Interactive evolutionary approaches to multiobjective feature selection


Creative Commons License

ÖZMEN m., KARAKAYA G., KÖKSALAN M. M.

INTERNATIONAL TRANSACTIONS IN OPERATIONAL RESEARCH, cilt.25, sa.3, ss.1027-1052, 2018 (SCI-Expanded) identifier identifier

  • Yayın Türü: Makale / Tam Makale
  • Cilt numarası: 25 Sayı: 3
  • Basım Tarihi: 2018
  • Doi Numarası: 10.1111/itor.12428
  • Dergi Adı: INTERNATIONAL TRANSACTIONS IN OPERATIONAL RESEARCH
  • Derginin Tarandığı İndeksler: Science Citation Index Expanded (SCI-EXPANDED), Social Sciences Citation Index (SSCI), Scopus
  • Sayfa Sayıları: ss.1027-1052
  • Anahtar Kelimeler: feature selection, subset selection, interactive approach, evolutionary algorithm, EXTREME LEARNING-MACHINE, GENETIC ALGORITHMS, CLASSIFICATION
  • Orta Doğu Teknik Üniversitesi Adresli: Evet

Özet

In feature selection problems, the aim is to select a subset of features to characterize an output of interest.

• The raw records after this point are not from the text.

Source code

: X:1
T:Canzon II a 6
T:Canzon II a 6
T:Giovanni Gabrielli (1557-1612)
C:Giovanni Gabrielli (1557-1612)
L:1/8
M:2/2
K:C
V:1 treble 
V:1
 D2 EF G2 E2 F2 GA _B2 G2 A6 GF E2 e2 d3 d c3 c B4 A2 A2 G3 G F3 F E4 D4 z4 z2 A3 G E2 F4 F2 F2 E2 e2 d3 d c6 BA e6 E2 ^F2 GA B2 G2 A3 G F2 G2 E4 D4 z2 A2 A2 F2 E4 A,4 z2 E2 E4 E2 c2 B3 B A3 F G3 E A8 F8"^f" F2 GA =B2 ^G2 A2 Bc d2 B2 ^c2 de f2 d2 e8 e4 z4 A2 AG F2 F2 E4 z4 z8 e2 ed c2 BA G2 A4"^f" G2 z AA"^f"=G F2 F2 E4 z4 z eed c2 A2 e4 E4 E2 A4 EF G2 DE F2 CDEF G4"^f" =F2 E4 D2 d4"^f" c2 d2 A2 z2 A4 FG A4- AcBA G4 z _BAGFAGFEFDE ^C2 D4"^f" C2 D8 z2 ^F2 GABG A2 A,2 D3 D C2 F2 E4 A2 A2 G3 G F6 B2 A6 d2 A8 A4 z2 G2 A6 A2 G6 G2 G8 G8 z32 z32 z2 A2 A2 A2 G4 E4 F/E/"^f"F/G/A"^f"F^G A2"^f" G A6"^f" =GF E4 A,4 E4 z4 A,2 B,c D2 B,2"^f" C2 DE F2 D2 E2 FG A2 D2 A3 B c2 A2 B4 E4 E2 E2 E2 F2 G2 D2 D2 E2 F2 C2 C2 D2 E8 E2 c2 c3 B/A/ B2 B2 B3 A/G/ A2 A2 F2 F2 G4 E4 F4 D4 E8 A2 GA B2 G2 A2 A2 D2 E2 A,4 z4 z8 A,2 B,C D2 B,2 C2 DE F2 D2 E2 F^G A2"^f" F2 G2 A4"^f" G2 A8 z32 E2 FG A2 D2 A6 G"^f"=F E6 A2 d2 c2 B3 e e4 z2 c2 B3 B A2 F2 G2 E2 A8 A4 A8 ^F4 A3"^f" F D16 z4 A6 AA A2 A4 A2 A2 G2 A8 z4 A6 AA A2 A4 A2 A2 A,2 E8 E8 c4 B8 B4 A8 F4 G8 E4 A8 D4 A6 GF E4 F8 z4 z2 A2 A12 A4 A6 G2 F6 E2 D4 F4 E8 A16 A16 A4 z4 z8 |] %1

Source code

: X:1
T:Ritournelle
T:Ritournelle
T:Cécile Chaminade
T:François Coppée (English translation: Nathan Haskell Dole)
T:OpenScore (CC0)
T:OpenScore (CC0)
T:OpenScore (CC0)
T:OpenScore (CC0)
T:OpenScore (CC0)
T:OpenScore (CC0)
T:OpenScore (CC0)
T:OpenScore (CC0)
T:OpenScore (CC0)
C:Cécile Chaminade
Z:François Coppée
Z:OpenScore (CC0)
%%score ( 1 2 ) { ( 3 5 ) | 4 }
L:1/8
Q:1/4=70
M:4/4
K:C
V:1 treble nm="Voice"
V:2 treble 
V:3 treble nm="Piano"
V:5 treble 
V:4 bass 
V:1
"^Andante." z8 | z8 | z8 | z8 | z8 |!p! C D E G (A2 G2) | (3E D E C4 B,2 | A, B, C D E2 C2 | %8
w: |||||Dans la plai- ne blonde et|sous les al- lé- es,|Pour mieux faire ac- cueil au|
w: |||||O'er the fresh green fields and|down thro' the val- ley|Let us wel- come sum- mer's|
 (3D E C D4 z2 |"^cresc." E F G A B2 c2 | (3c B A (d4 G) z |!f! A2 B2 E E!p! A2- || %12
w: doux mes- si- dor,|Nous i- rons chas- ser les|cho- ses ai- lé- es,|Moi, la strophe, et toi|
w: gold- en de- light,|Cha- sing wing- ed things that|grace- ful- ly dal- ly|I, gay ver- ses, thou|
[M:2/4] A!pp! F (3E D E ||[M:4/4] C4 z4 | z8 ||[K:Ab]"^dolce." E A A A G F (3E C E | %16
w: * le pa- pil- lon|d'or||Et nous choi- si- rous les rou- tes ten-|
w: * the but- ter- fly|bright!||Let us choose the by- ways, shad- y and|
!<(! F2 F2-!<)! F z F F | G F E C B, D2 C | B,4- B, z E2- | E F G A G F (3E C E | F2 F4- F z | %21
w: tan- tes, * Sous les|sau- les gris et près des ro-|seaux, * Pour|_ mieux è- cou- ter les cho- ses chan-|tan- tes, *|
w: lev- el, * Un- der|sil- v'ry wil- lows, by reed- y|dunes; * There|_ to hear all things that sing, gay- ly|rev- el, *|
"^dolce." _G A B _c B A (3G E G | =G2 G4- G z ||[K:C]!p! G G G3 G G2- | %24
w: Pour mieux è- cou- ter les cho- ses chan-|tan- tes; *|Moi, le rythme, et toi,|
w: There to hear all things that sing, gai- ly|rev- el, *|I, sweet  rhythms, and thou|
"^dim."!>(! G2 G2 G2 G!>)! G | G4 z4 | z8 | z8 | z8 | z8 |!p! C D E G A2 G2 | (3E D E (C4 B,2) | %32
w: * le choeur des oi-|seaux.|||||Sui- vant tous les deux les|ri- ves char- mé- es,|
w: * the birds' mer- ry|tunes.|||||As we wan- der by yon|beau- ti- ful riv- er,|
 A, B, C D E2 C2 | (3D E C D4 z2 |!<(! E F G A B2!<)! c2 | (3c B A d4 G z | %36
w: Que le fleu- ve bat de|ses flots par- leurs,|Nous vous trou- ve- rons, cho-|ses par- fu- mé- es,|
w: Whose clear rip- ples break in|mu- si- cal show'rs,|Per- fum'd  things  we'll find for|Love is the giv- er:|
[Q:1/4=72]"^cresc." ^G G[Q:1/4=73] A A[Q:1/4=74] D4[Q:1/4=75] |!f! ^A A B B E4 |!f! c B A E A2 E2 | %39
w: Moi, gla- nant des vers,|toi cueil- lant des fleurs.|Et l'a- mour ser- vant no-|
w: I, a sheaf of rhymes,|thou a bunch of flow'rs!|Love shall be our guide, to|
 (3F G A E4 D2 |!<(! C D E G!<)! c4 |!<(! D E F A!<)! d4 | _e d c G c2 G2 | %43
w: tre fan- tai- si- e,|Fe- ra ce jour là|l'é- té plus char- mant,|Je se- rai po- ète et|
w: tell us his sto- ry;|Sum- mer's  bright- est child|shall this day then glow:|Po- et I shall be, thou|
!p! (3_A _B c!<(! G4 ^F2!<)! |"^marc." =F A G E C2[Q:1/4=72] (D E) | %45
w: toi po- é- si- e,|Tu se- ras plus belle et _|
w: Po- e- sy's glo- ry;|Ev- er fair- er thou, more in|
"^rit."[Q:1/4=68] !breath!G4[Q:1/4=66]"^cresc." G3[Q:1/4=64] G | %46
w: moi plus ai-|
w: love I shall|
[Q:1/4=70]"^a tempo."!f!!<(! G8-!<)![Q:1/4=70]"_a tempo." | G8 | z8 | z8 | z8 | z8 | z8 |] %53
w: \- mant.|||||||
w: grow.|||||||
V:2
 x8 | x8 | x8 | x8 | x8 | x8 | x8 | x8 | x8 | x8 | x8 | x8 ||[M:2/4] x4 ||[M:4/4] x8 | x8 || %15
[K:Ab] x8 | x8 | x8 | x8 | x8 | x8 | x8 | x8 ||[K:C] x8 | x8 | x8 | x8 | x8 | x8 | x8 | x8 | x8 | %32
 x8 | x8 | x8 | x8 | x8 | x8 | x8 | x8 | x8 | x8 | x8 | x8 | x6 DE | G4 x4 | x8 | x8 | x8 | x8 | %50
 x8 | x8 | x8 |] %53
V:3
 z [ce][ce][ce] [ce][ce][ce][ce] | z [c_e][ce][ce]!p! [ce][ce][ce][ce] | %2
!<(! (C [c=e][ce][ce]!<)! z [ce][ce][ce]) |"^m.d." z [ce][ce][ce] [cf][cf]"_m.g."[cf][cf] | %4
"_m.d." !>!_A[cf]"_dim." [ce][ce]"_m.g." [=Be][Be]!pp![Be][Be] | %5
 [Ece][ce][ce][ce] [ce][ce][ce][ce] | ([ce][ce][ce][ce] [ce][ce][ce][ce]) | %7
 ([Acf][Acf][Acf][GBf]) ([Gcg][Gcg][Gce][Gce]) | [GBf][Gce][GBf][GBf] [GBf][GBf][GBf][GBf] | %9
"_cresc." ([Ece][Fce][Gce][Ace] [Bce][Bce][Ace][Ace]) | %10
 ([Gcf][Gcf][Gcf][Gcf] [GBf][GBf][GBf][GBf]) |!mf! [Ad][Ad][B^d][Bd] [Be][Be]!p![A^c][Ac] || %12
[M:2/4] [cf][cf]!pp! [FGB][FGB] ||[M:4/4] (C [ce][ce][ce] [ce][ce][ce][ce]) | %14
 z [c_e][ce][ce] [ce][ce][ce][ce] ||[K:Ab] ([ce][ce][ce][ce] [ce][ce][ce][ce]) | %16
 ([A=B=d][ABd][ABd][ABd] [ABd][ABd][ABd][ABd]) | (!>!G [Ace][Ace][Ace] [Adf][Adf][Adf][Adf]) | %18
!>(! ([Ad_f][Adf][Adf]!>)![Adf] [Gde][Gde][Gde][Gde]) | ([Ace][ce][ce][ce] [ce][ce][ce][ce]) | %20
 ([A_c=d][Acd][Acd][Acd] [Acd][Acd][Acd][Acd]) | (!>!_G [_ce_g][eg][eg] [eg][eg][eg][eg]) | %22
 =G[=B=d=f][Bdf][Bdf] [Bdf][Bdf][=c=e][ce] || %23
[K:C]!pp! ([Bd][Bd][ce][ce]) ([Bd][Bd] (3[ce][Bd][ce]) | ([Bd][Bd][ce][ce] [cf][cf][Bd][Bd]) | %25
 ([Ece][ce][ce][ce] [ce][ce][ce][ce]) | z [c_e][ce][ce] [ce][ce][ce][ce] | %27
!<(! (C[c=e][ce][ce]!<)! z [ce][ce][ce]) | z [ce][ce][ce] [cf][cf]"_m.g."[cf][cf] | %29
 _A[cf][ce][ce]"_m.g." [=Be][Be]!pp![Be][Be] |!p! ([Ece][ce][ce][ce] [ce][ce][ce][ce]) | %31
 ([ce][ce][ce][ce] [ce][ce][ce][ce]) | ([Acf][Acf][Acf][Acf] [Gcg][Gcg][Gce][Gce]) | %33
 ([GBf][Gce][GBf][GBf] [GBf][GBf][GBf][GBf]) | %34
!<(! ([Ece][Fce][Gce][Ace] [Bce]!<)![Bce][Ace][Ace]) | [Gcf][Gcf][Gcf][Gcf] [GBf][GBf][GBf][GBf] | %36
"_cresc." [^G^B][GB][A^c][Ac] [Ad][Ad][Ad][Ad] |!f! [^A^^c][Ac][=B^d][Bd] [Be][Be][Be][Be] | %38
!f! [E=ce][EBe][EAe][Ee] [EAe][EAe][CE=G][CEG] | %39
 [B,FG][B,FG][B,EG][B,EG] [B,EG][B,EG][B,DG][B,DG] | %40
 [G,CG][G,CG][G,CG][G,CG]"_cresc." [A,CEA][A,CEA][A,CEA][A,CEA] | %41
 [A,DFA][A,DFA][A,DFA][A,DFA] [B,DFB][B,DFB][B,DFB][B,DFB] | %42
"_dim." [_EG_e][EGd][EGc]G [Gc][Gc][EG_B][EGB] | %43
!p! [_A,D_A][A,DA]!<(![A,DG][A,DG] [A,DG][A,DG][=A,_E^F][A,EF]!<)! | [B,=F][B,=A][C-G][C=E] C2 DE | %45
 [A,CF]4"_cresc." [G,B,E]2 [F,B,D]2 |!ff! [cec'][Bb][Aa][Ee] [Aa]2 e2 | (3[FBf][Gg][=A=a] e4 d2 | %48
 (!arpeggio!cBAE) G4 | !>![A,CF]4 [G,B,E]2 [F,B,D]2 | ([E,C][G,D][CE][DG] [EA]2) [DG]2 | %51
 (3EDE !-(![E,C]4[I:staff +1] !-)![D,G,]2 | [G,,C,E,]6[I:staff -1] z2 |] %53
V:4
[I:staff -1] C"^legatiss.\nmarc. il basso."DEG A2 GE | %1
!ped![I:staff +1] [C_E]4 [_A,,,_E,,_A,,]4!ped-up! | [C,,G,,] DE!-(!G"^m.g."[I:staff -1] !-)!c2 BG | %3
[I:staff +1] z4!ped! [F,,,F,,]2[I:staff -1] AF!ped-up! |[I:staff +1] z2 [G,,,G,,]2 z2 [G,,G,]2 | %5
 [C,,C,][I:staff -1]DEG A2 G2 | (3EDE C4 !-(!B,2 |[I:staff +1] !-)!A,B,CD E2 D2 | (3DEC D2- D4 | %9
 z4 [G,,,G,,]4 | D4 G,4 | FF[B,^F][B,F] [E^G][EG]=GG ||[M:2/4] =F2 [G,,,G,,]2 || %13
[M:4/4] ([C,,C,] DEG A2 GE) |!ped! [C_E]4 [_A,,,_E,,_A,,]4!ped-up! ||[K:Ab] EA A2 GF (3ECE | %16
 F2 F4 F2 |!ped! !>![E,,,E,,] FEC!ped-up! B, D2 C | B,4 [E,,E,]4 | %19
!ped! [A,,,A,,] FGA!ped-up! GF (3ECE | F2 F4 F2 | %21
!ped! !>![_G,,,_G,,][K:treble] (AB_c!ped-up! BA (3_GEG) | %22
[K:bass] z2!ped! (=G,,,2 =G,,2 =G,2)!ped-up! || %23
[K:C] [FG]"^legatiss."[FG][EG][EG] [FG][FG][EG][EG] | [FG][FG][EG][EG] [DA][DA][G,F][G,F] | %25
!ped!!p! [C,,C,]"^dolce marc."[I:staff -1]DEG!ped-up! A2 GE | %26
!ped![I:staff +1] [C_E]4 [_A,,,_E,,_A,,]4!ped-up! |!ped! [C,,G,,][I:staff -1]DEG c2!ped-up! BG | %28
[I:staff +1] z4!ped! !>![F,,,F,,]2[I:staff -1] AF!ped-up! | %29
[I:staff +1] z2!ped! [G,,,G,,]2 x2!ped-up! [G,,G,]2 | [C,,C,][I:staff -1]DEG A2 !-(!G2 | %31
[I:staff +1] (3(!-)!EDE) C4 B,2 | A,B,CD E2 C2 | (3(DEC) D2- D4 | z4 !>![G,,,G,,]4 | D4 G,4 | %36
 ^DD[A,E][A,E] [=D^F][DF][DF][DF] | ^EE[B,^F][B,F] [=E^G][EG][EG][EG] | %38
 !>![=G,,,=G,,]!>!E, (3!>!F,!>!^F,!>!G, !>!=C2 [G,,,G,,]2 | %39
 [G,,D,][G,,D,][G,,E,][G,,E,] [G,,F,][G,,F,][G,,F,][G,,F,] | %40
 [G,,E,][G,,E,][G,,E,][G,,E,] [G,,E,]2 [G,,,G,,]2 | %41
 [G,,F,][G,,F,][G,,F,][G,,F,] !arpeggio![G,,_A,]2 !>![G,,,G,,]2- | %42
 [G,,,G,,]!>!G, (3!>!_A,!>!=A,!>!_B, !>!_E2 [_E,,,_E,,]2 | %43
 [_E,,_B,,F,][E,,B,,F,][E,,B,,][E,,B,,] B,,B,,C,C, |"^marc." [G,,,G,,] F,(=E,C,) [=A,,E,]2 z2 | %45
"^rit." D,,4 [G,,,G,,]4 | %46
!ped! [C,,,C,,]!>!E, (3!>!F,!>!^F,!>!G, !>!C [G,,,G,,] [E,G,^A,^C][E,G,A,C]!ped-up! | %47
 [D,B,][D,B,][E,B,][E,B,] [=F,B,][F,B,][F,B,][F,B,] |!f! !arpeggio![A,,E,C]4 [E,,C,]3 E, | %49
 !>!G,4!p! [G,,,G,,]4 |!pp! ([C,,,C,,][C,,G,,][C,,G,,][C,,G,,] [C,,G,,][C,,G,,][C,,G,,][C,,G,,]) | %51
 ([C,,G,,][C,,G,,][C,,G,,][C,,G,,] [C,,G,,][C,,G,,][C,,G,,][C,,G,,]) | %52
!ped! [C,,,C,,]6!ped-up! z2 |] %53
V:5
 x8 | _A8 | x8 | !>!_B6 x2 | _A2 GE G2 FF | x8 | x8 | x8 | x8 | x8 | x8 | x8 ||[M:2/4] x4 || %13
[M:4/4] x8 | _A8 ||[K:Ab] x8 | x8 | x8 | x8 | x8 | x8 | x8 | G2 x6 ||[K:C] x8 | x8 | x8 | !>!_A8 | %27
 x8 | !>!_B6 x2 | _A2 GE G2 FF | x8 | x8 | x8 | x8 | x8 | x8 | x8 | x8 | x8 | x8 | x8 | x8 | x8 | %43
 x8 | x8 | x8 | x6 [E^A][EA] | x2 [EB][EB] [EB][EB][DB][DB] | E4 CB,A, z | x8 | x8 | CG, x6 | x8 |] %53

In characterizing an output, we may want to consider multiple objectives such as maximizing classification performance, minimizing number of selected features or cost, etc. We develop a preference-based approach for multiobjective feature selection problems. Finding all Pareto-optimal subsets may turn out to be a computationally demanding problem and we still would need to select a solution. Therefore, we develop interactive evolutionary approaches that aim to converge to a subset that is highly preferred by the decision maker (DM). We test our approaches on several instances simulating DM preferences by underlying preference functions and demonstrate that they work well.